Instructions Jump to Ingredients ↑

  1. For the meatballs In a bowl, mix together all the ingredients (not the olive oil) until you have a nice stiff consistency. Cover and leave in the fridge for about half an hour. When ready, make your meatballs, taking about a tablespoon of mixture for each one. Heat about a tablespoon of oil in a frying pan and fry the meatballs in batches on a med-high heat. You want them nicely browned. Add more oil if necessary for each batch. Drain on some kitchen roll and keep warm.

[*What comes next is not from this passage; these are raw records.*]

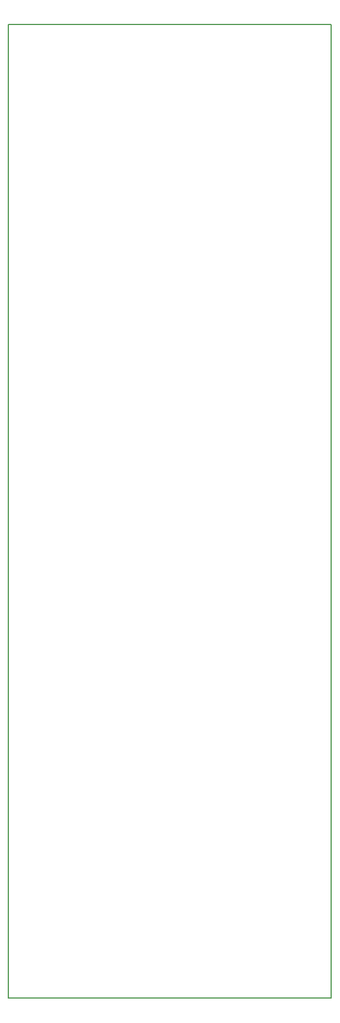
<source format=gm1>
G04 #@! TF.FileFunction,Profile,NP*
%FSLAX46Y46*%
G04 Gerber Fmt 4.6, Leading zero omitted, Abs format (unit mm)*
G04 Created by KiCad (PCBNEW 4.0.7-e2-6376~58~ubuntu14.04.1) date Thu Mar 22 17:03:27 2018*
%MOMM*%
%LPD*%
G01*
G04 APERTURE LIST*
%ADD10C,0.100000*%
%ADD11C,0.150000*%
G04 APERTURE END LIST*
D10*
D11*
X0Y-148336000D02*
X2286000Y-148336000D01*
X47752000Y-148336000D02*
X49276000Y-148336000D01*
X49276000Y0D02*
X49276000Y-1270000D01*
X46228000Y0D02*
X49276000Y0D01*
X0Y0D02*
X0Y-1270000D01*
X0Y-148336000D02*
X0Y-1270000D01*
X47752000Y-148336000D02*
X2032000Y-148336000D01*
X49276000Y-1270000D02*
X49276000Y-148336000D01*
X0Y0D02*
X46228000Y0D01*
M02*

</source>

  2. Use the same frying pan (but tip out any excess fat) to make use of the lovely meat juices that should have caramelized on the bottom. Add the oil if necessary and cook the onion until soft and translucent, then add the garlic, a few grinds of black pepper and cook for another minute or so. Make sure you don’t burn the garlic as it will taste bitter. Add the wine and increase the heat to high, let the wine boil for a minute or so to intensify the flavor. Add the can of tomatoes, the puree and the stock. Bring back to a boil then simmer for about 10 minutes. Add the peas, stir in the cayenne pepper and the meatballs and continue simmering for another 10 minutes.

  3. Serve it up, piping hot, straight from the pan with plenty of crusty bread to mop up the sauce.